TASK DETAILS >> Below are some records. Return exactly the lines from the one containing "- cannot win" through the one containing "[home](https://zero-stored.github.io/zero-stored)", both included, and only those.

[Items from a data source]
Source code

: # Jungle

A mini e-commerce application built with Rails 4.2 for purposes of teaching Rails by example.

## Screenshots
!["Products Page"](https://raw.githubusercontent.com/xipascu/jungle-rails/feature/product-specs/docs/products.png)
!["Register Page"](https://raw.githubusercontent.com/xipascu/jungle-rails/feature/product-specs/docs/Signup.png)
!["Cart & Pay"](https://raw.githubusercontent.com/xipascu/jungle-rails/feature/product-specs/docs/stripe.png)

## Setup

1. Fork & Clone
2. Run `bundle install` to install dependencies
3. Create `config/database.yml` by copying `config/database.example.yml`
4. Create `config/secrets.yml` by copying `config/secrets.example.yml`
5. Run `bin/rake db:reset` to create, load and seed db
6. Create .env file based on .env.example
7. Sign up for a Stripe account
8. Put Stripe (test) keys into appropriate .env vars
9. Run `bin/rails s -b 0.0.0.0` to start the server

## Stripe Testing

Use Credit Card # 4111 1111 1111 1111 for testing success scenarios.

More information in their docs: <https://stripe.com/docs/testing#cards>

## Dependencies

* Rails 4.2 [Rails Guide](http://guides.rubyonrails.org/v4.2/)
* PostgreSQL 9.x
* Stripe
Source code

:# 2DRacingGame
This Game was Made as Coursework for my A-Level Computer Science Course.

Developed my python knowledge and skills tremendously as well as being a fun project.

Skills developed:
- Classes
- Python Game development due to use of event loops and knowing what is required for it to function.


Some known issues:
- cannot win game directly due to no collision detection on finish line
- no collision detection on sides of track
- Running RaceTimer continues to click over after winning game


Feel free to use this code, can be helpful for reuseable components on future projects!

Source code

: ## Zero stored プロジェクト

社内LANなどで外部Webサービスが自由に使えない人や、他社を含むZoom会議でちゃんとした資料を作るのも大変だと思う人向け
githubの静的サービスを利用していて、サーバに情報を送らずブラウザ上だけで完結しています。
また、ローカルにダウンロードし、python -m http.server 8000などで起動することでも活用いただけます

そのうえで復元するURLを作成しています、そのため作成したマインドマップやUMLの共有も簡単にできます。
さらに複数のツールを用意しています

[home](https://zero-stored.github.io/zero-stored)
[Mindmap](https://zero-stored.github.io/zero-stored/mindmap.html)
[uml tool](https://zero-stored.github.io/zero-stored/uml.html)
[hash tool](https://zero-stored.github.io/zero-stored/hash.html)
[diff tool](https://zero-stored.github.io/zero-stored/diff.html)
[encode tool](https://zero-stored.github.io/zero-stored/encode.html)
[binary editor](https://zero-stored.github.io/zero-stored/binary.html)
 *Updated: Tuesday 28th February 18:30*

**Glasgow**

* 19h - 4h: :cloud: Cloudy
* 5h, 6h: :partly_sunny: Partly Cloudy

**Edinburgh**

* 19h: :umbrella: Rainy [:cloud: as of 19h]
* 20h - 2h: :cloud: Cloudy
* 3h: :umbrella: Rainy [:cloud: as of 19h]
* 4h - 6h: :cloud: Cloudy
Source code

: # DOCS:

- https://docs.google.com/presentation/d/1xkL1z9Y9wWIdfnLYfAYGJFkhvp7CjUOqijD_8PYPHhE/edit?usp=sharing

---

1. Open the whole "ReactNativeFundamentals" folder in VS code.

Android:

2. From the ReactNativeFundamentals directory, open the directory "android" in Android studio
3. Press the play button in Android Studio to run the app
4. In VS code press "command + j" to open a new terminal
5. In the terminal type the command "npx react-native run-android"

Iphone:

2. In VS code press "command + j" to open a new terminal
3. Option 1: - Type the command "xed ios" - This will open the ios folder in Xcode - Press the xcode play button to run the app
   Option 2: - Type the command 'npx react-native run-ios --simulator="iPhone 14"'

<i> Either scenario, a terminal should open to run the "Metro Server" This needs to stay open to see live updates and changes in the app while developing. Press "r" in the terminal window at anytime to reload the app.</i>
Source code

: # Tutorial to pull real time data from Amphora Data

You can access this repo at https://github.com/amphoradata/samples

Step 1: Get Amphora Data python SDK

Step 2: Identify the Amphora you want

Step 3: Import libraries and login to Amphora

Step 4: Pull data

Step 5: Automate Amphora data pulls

TASK SOLUTION >>
- cannot win game directly due to no collision detection on finish line
- no collision detection on sides of track
- Running RaceTimer continues to click over after winning game


Feel free to use this code, can be helpful for reuseable components on future projects!

Source code

: ## Zero stored プロジェクト

社内LANなどで外部Webサービスが自由に使えない人や、他社を含むZoom会議でちゃんとした資料を作るのも大変だと思う人向け
githubの静的サービスを利用していて、サーバに情報を送らずブラウザ上だけで完結しています。
また、ローカルにダウンロードし、python -m http.server 8000などで起動することでも活用いただけます

そのうえで復元するURLを作成しています、そのため作成したマインドマップやUMLの共有も簡単にできます。
さらに複数のツールを用意しています

[home](https://zero-stored.github.io/zero-stored)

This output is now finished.